Son père, Hercule de Rohan, duc de Montbazon, grand veneur et pair de France, gouverneur de Paris, a dû sa situation, l’une des plus en vue de la cour, à son indéfectible fidélité à Henri IV – il est encore auprès de lui quand Ravaillac frappe – et au jeune roi Louis XIII. De haute stature, d’aspect imposant, fort comme plusieurs Turcs, le duc Hercule porte bien son nom. En outre, il adore les femmes et, flatté de la beauté blonde de sa fille, il la gâte outrageusement tout en lui laissant faire strictement ce qu’elle veut. Or, ce qu’elle veut, c’est plaire et être aimée. Elle le sera et au-delà même de ses espérances car, partout où elle passe, Marie de Rohan provoque des passions sans nombre :

« Je crois que je suis destinée à être l’objet de la folie des extravagants », écrit-elle au temps de son éclatante jeunesse. En fait de folies, elle va, elle aussi, en faire beaucoup car elle est habitée d’un curieux démon de l’intrigue qui lui vaudra quelques joies mais aussi beaucoup de déboires.

Le mercredi 13 septembre 1617, dans la chapelle de la reine, au Louvre, Marie épouse Honoré d’Albert de Luynes qui sera bientôt duc de Luynes. Promotion bien venue car la noblesse de l’époux est assez mince en regard de celle de l’épouse qui est des plus hautes. C’est la faveur de Louis XIII dont il est l’ami intime parce qu’il l’a aidé à se débarrasser de Concini qui fait d’Honoré un parti des plus enviables. Les Rohan-Montbazon ne s’y sont pas trompés.

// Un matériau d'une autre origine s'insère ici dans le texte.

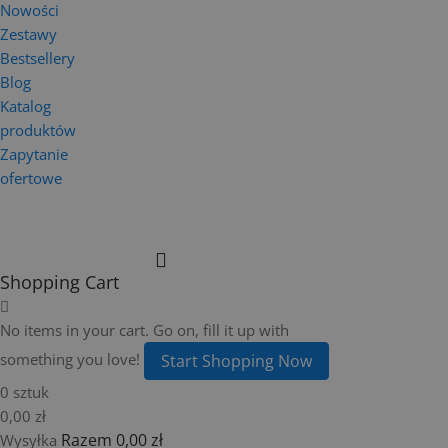
Nowości
Zestawy
Bestsellery
Blog
Katalog
produktów
Zapytanie
ofertowe
Shopping Cart
No items in your cart. Go on, fill it up with
something you love!
Start Shopping Now
0 sztuk
0,00 zł
Razem
0,00 zł
Wysyłka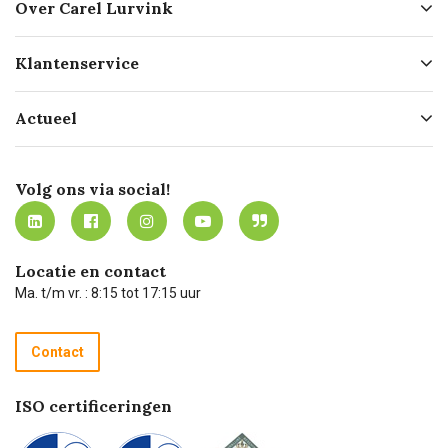
Over Carel Lurvink
Over ons
Klantenservice
Geschiedenis
Hofleverancier
Bestellen
Actueel
Missie
Bezorgen
Certificering
Software koppelingen
Merken
Werken bij Carel Lurvink
Mijn Carel Lurvink
Innovation LAB
Volg ons via social!
MVO
Mijn Carel Lurvink instructievideo's
Tevreden klanten
Carel Lurvink App
Carel Lurvink Blog
Hulp op afstand
Carel de podcast
Locatie en contact
Technische dienst
Ma. t/m vr. : 8:15 tot 17:15 uur
Retourneren
Recycle programma
Contact
Betalen
ISO certificeringen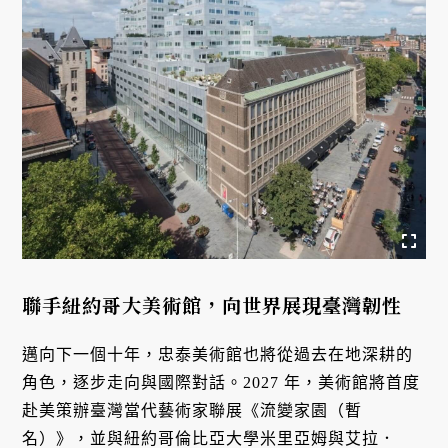
聯手紐約哥大美術館，向世界展現臺灣韌性
邁向下一個十年，忠泰美術館也將從過去在地深耕的
角色，逐步走向與國際對話。2027 年，美術館將首度
赴美策辦臺灣當代藝術家聯展《流變家園（暫
名）》，並與紐約哥倫比亞大學米里亞姆與艾拉．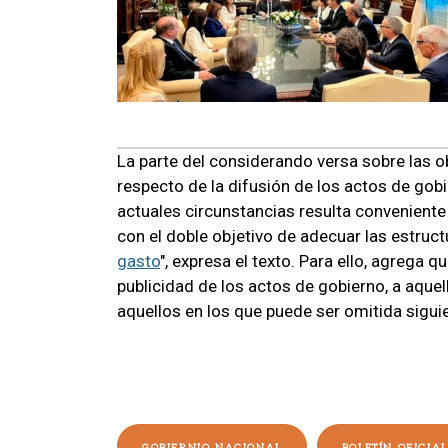
La parte del considerando versa sobre las o
respecto de la difusión de los actos de gob
actuales circunstancias resulta convenient
con el doble objetivo de adecuar las estruct
gasto
", expresa el texto. Para ello, agrega q
publicidad de los actos de gobierno, a aquel
aquellos en los que puede ser omitida sigui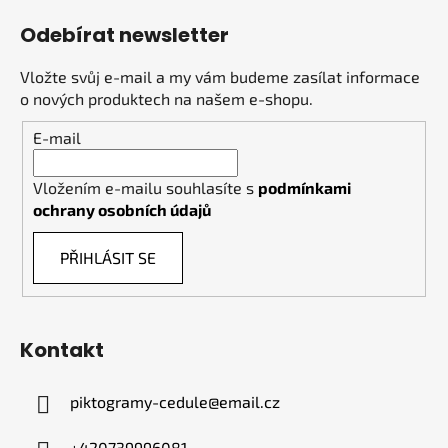
Odebírat newsletter
Vložte svůj e-mail a my vám budeme zasílat informace
o nových produktech na našem e-shopu.
E-mail
Vložením e-mailu souhlasíte s
podmínkami
ochrany osobních údajů
PŘIHLÁSIT SE
Kontakt
piktogramy-cedule
@
email.cz
+420739996081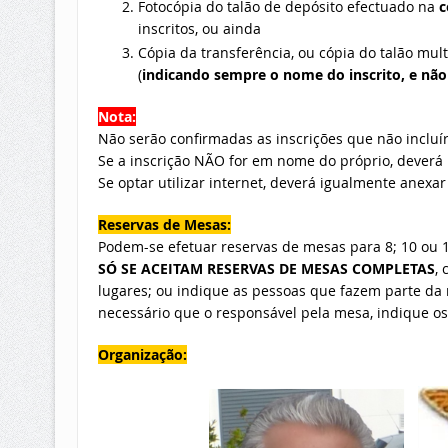
Fotocópia do talão de depósito efectuado na
c
inscritos, ou ainda
Cópia da transferência, ou cópia do talão mul
(
indicando sempre o nome do inscrito, e não
Nota:
Não serão confirmadas as inscrições que não incluír
Se a inscrição NÃO for em nome do próprio, deverá 
Se optar utilizar internet, deverá igualmente anexa
Reservas de Mesas:
Podem-se efetuar reservas de mesas para 8; 10 ou 
SÓ SE ACEITAM RESERVAS DE MESAS COMPLETAS
,
lugares; ou indique as pessoas que fazem parte da
necessário que o responsável pela mesa, indique o
Organização
: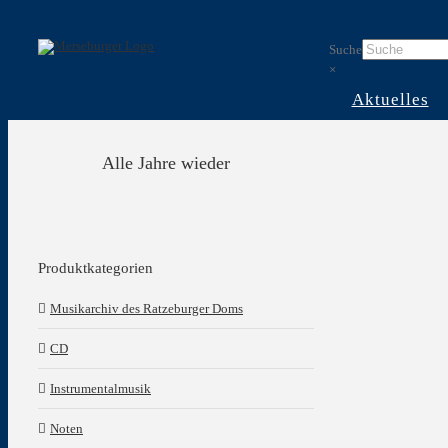
Skip
to
Suche
content
×
Aktuelles
Alle Jahre wieder
Produktkategorien
Musikarchiv des Ratzeburger Doms
CD
Instrumentalmusik
Noten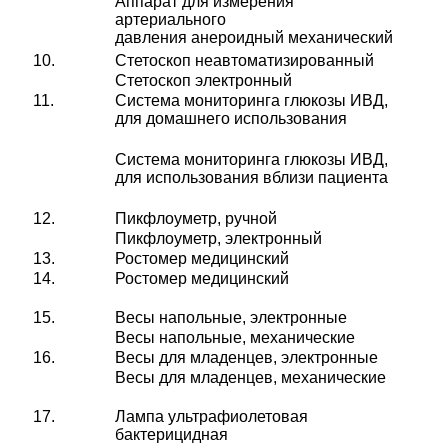
Аппарат для измерения
артериального
давления анероидный механический
10.
Стетоскоп неавтоматизированный
Стетоскоп электронный
11.
Система мониторинга глюкозы ИВД,
для домашнего использования
Система мониторинга глюкозы ИВД,
для использования вблизи пациента
12.
Пикфлоуметр, ручной
Пикфлоуметр, электронный
13.
Ростомер медицинский
14.
Ростомер медицинский
15.
Весы напольные, электронные
Весы напольные, механические
16.
Весы для младенцев, электронные
Весы для младенцев, механические
17.
Лампа ультрафиолетовая
бактерицидная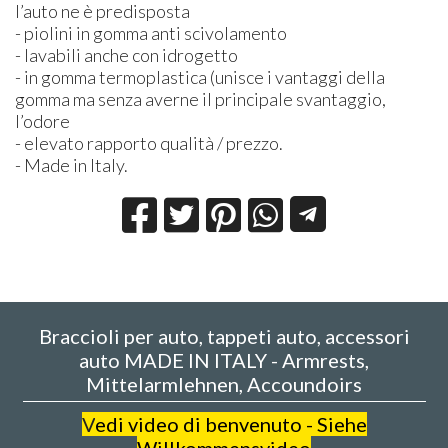
l’auto ne è predisposta
- piolini in gomma anti scivolamento
- lavabili anche con idrogetto
- in gomma termoplastica (unisce i vantaggi della
gomma ma senza averne il principale svantaggio,
l’odore
- elevato rapporto qualità / prezzo.
- Made in Italy.
Braccioli per auto, tappeti auto, accessori
auto MADE IN ITALY - Armrests,
Mittelarmlehnen, Accoundoirs
V
edi video di benvenuto - Siehe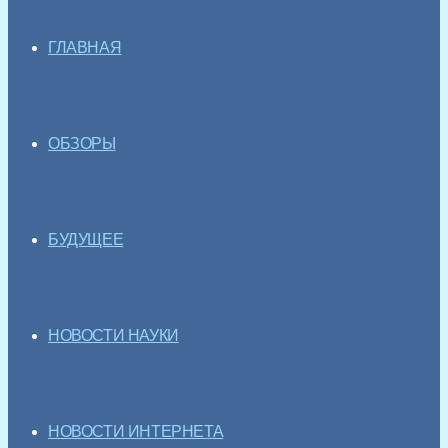
ГЛАВНАЯ
ОБЗОРЫ
БУДУЩЕЕ
НОВОСТИ НАУКИ
НОВОСТИ ИНТЕРНЕТА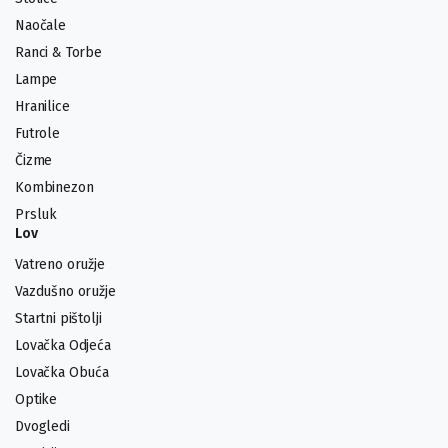
Naočale
Ranci & Torbe
Lampe
Hranilice
Futrole
Čizme
Kombinezon
Prsluk
Lov
Vatreno oružje
Vazdušno oružje
Startni pištolji
Lovačka Odjeća
Lovačka Obuća
Optike
Dvogledi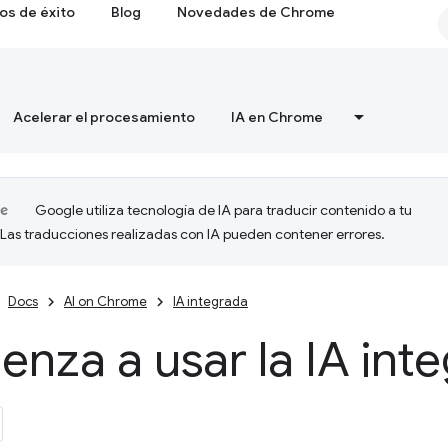
os de éxito
Blog
Novedades de Chrome
Acelerar el procesamiento
IA en Chrome
Google utiliza tecnología de IA para traducir contenido a tu
 Las traducciones realizadas con IA pueden contener errores.
Docs
AI on Chrome
IA integrada
nza a usar la IA int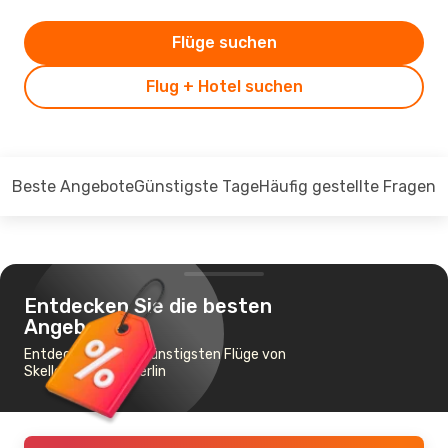
Flüge suchen
Flug + Hotel suchen
Beste Angebote
Günstigste Tage
Häufig gestellte Fragen
Entdecken Sie die besten
Angebote
Entdecken Sie die günstigsten Flüge von
Skellefteå nach Berlin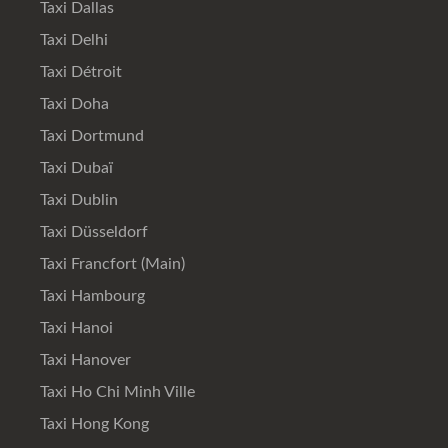
Taxi Dallas
Taxi Delhi
Taxi Détroit
Taxi Doha
Taxi Dortmund
Taxi Dubaï
Taxi Dublin
Taxi Düsseldorf
Taxi Francfort (Main)
Taxi Hambourg
Taxi Hanoi
Taxi Hanover
Taxi Ho Chi Minh Ville
Taxi Hong Kong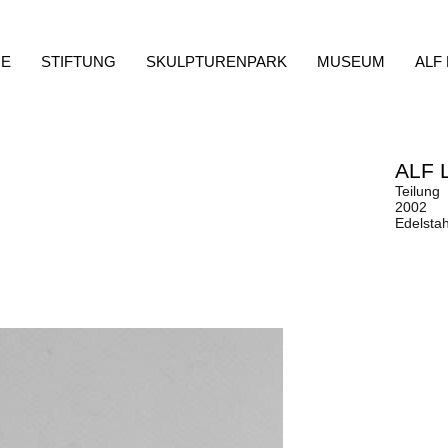
E
STIFTUNG
SKULPTURENPARK
MUSEUM
ALF
ALF 
Teilung
2002
Edelstah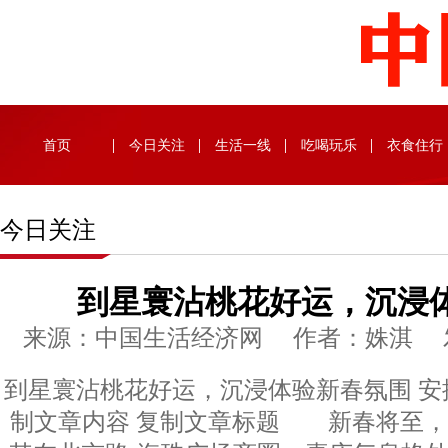
首页
今日关注
生活一线
吃喝玩乐
衣食住行
今日关注
到星寰沾桃花好运，沉浸
来源：中国生活经济网 作者：姝淇 发布时
到星寰沾桃花好运，沉浸体验新春氛围 安
制文章内容 复制文章标题 新春将至，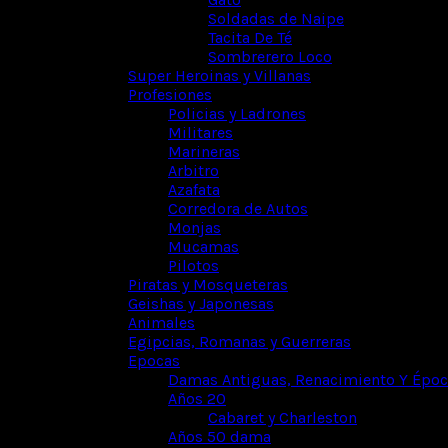
Soldadas de Naipe
Tacita De Té
Sombrerero Loco
Super Heroinas y Villanas
Profesiones
Policias y Ladrones
Militares
Marineras
Arbitro
Azafata
Corredora de Autos
Monjas
Mucamas
Pilotos
Piratas y Mosqueteras
Geishas y Japonesas
Animales
Egipcias, Romanas y Guerreras
Epocas
Damas Antiguas, Renacimiento Y Época
Años 20
Cabaret y Charleston
Años 50 dama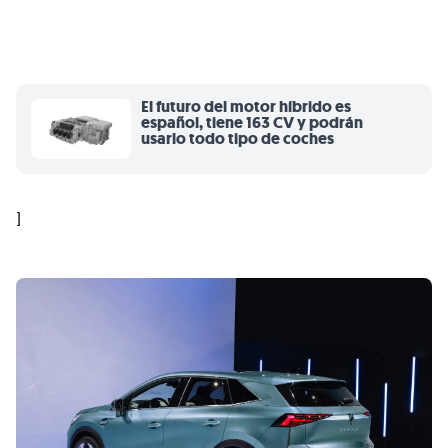
El futuro del motor híbrido es
español, tiene 163 CV y podrán
usarlo todo tipo de coches
]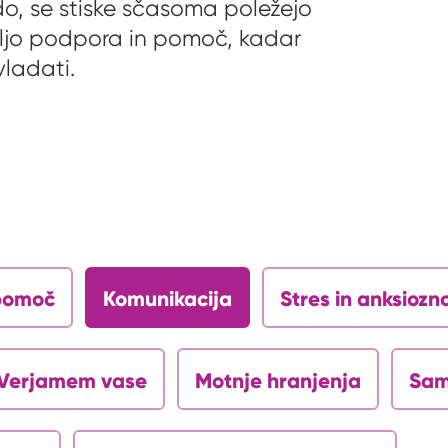
udo, se stiske sčasoma poležejo
voljo podpora in pomoč, kadar
vladati.
opomoč
Komunikacija
Stres in anksiozn
Verjamem vase
Motnje hranjenja
Sam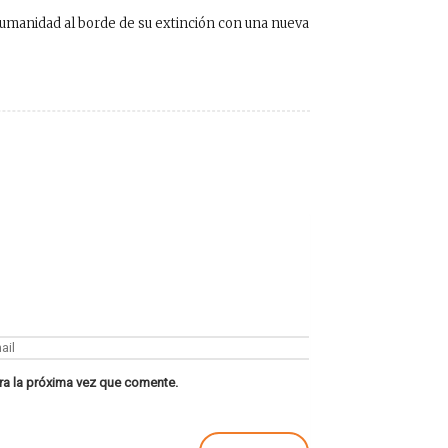
a humanidad al borde de su extinción con una nueva
ra la próxima vez que comente.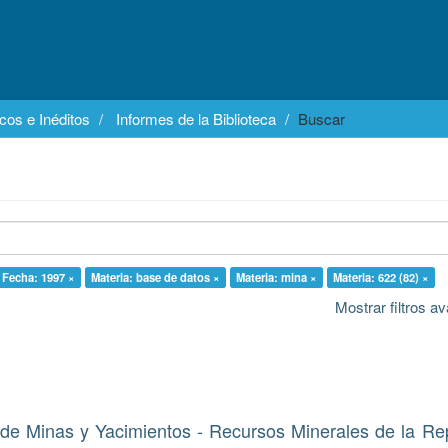
cos e Inéditos
Informes de la Biblioteca
Buscar
Fecha: 1997 ×
Materia: base de datos ×
Materia: mina ×
Materia: 622 (82) ×
Mostrar filtros 
de Minas y Yacimientos - Recursos Minerales de la Re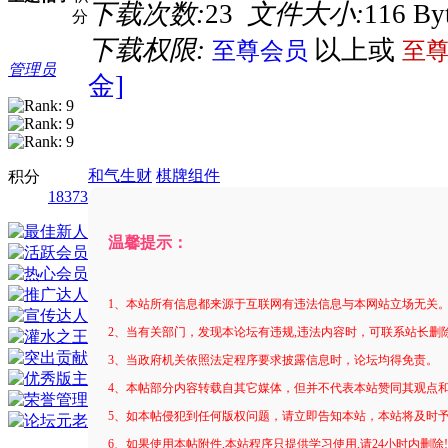
下载次数:
23
文件大小:
116 By
分
下载权限:
以上或
至尊会员
至
管理员
金]
和气生财
棋牌组件
积分
18373
温馨提示：
1、本站所有信息都来源于互联网有违法信息与本网站立场无关
2、当有关部门，发现本论坛有违规,违法内容时，可联系站长删
3、当政府机关依照法定程序要求披露信息时，论坛均得免责。
4、本帖部分内容转载自其它媒体，但并不代表本站赞同其观点
5、如本帖侵犯到任何版权问题，请立即告知本站，本站将及时
6、如果使用本帖附件,本站程序只提供学习使用,请24小时内删除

En même temps qu’elle se change en Mme de Luynes, Marie devient l’amie d’Anne d’Autriche. Toutes deux ont le même âge, dix-sept ans. Mais autant l’une est paisible, passive même, autant l’autre est vive, impétueuse et d’un entrain endiablé : une « jolie friponne », selon le mot de Tallemant des Réaux.

Telle qu’elle est, Mme de Luynes s’attache à la reine faute d’avoir réussi à s’attacher le roi. Rude déception de ce côté-là. Timide et renfermé, Louis XIII lui est apparu d’abord comme fait d’une pâte facile à pétrir. Or, non seulement elle ne l’a pas séduit, mais très vite elle lui a inspiré quelque chose qui ressemble à de la méfiance. Une méfiance qui est devenue de l’aversion quand la folle Marie, entraînant la jeune reine dans une partie de glissades dans la grande galerie du Louvre, se retrouve responsable d’une dramatique fausse couche. Or, il avait fallu quatre ans pour décider le roi à faire cet enfant et il en faudra dix-neuf pour qu’il renouvelle l’expérience.

Donc Louis XIII déteste Marie qui le lui rend bien. Il n’y a guère que le cardinal de Richelieu pour occuper une place plus éminente encore dans l’échelle de ses inimitiés.

Le temps qui passe ne change rien à ces sentiments mutuels, au contraire. Veuve en 1621, Marie n’attend que quatre mois pour se remarier. Contre la volonté du roi qui pleure son ami Luynes, elle épouse le duc de Chevreuse, de la puissante maison de Guise et propriétaire de ce château de Dampierre dont la nouvelle duchesse va s’éprendre si fort. Louis XIII, qui l’a exilée après la fameuse fausse couche, est obligé, eu égard à son époux, de la rappeler. Il s’en repentira toute sa vie.

Décidée à tirer vengeance d’un souverain qu’elle considère comme un ennemi, Mme de Chevreuse pense qu’il serait amusant d’offrir à la reine un amant… et au roi une magistrale paire de cornes.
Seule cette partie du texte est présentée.